Congratulations to Zio Peppe mixologist Alfredo “Fredo” Aguilar and his team for taking home the win at Saturday’s Tucson City of Gastronomy’s 2022 Cocktail of the Year Challenge. “The Last Monsoon” is La Gritona Reposado Tequila, housemade pomegranate and fall spice cordial, vanilla & chiltepin simple syrup, red wine vinegar, lemon, creosote spritz and queen’s wreath garnish. You can order it starting this coming weekend at the restaurant, 6502 E. Tanque Verde Rd. Other participating slingers were: Donna Francis from Union Public House, Luis Alcala from The Delta, Sherra Whittaker from Blue Willow, Carlos Rodriguez from PY Steakhouse and Katie Wisdom from The Parish.
Lavender Manor, 347 E. 4th St., the Tucson outpost of Oracle’s Life Under the Oaks Lavender Farm, opened last week. The shop offers their natural, small batch, handcrafted lavender farm products, dried lavender bundles, wreaths, sachets, special curated plates, mugs and jewelry, all from local artists. Owner Carolyn Blair and I are working on a holiday tea event on December 11. Stay tuned for details.
Last week, The Union Jack British Pub & Restaurant, 808 E. University Blvd., a Scottsdale-based authentic British pub owned and operated by British ex-pats, opened. The menu features quintessential British dishes, and you can watch British football to your heart’s content.
The wait is almost over for the atmosphere and culinary traditions of Cuba! On October 30, Mojo Cuban Kitchen & Rum Bar, 1929 E. Grant Rd., the brainchild of restaurateurs Nick and Allison Schaefer, along with Chef Janet Balderas and sous chef and native Cuban Patricia Espinosa, opens. Hours of operation are to be determined.

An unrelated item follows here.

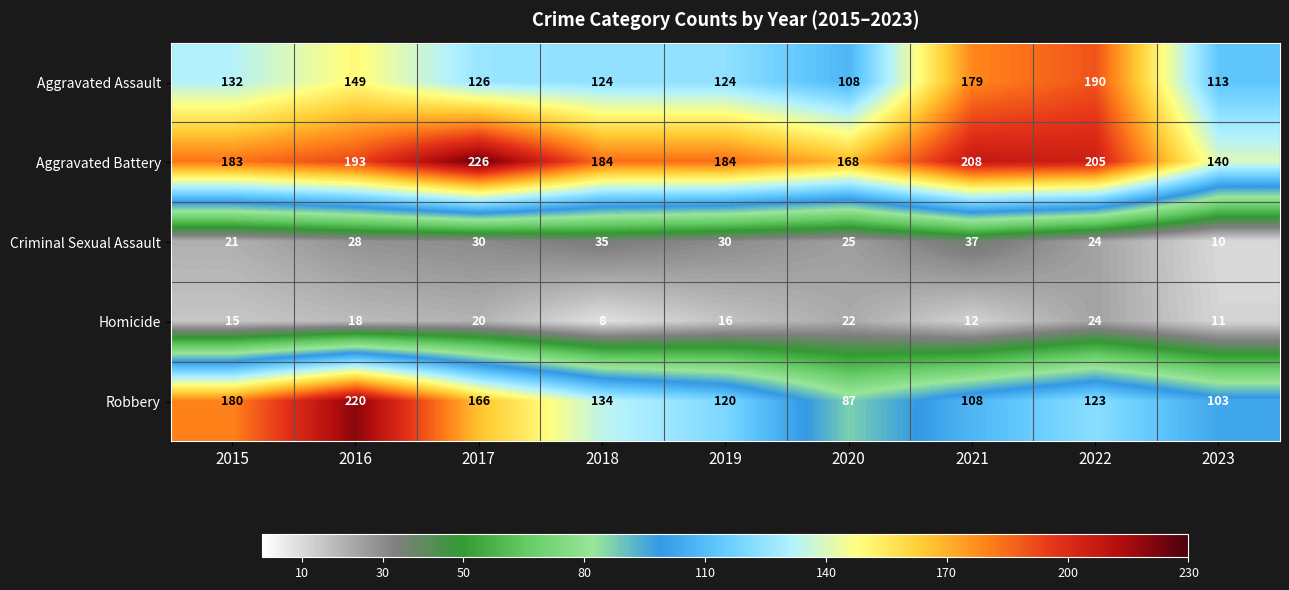

Which series has the largest total across all categories?

Aggravated Battery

On October 30, from 6:00 p.m.– 9:00 p.m., six legends of the Tucson culinary scene: Carlotta Flores, Jonathan Landeen, Jim Murphy, Donna Nordin, Janos Wilder and Alan Zeman, join forces with the Gastronomic Union of Tucson chefs for welcome cocktails and a six-course with wine pairings dinner at the Mountain Oyster Club, 6400 E. El Dorado Circle. Tickets are $225 plus tax and applicable fees.

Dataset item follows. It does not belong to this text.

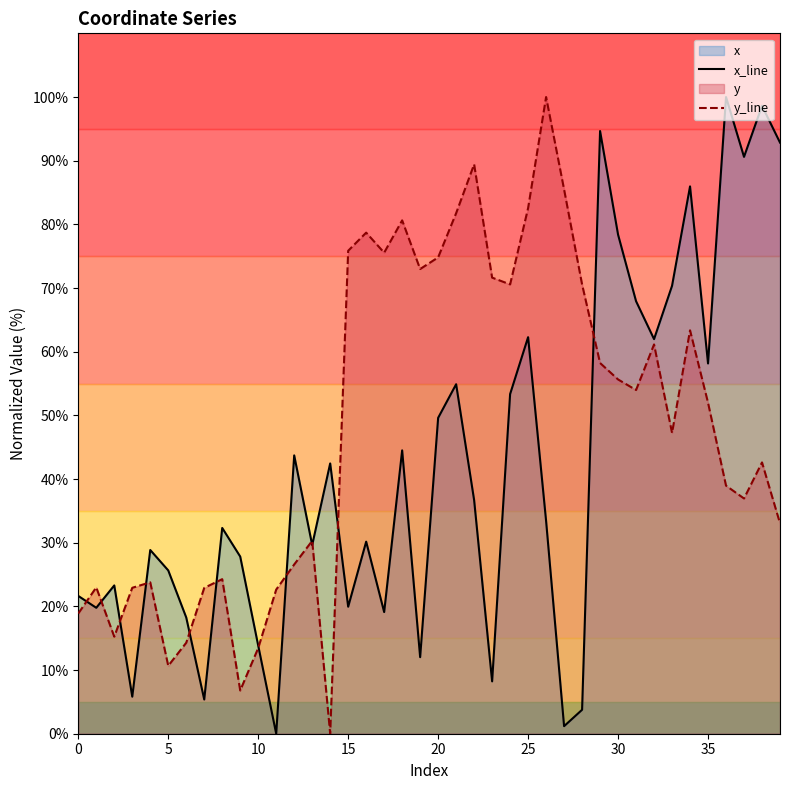

What is the value of the y_line point at the 4th from the left?

22.9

Wishing you joy in the kitchen,
Shrimp Fra Diavolo
Yield: 4 servings
5 tablespoons olive oil
1 medium yellow onion, chopped
3 garlic cloves, minced
1 tablespoon red pepper flakes
1 14.5 oz. can diced fire-roasted diced tomatoes
3 tablespoons tomato paste
1 cup dry white wine – Pinot Grigio, Pinot Gris or Sauvignon Blanc
1 lb. large shrimp, peeled and deveined
1 teaspoon dried oregano
1 ½ teaspoons dried basil
½ cup fresh parsley, chopped
Freshly ground black pepper to taste
1. Pat shrimp dry and season with salt and 1 teaspoon red pepper flakes.
2. In a large skillet over medium-high heat, heat 2 tablespoons olive oil, then add shrimp and cook 30-45 seconds. Don’t cook all the way; they’ll finish cooking in the sauce. Transfer shrimp and juices to a plate and set aside.

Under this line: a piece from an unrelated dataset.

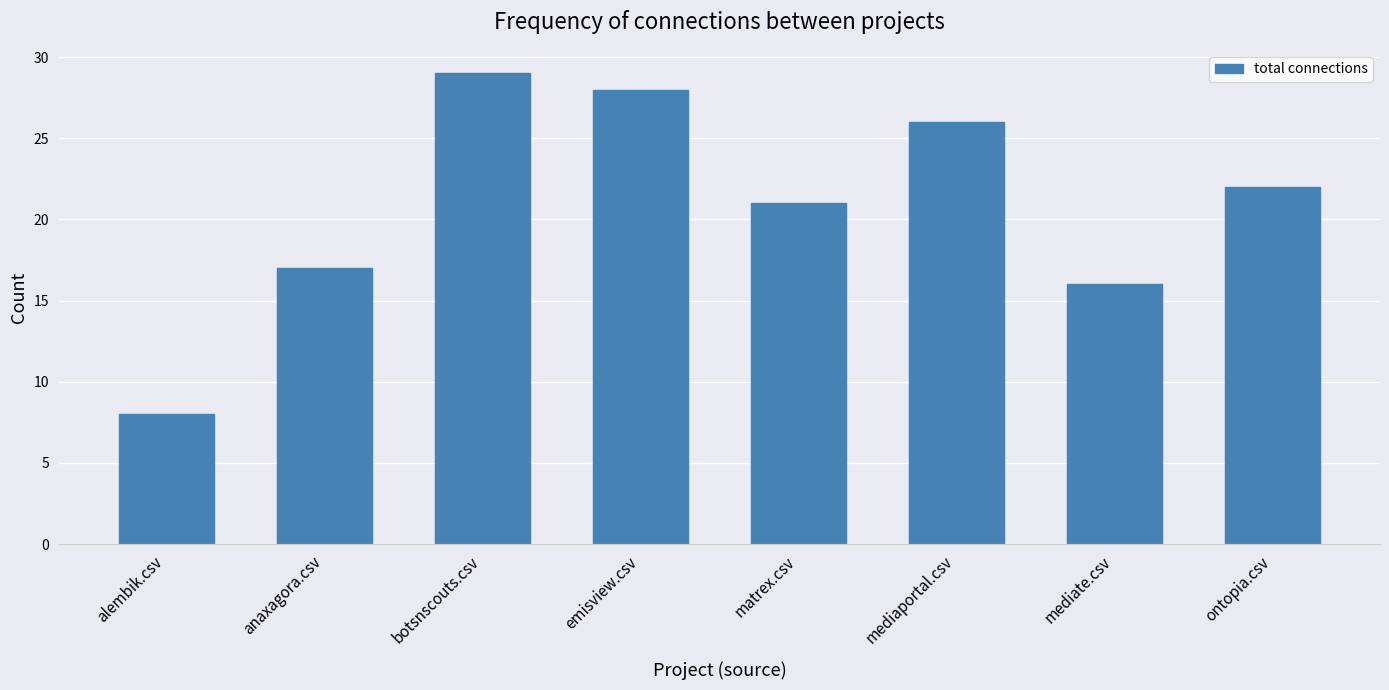

What is the label of the 4th bar from the right?

matrex.csv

3. In the same skillet over medium-high heat, heat 3 tablespoons olive oil until shimmering, then reduce heat to medium and add onion and garlic. Cook 5 minutes, stirring frequently until onion has softened and turned a light golden brown. Don’t let garlic burn. Add wine and cook until reduced by half.
3. Add tomatoes and tomato paste. Season with salt, pepper, oregano, basil and remaining red pepper. Bring to a boil, then lower heat to medium-low and simmer 10 minutes or until thickened.
4. Return shrimp to skillet, nestling them into the sauce. Cook 1 minute or until shrimp is pink and warmed through. Serve with linguine and garnish with parsley.
Note: For a spicier version, add more red pepper flakes or chopped hot peppers either to the sauce or when sautéing onions and garlic.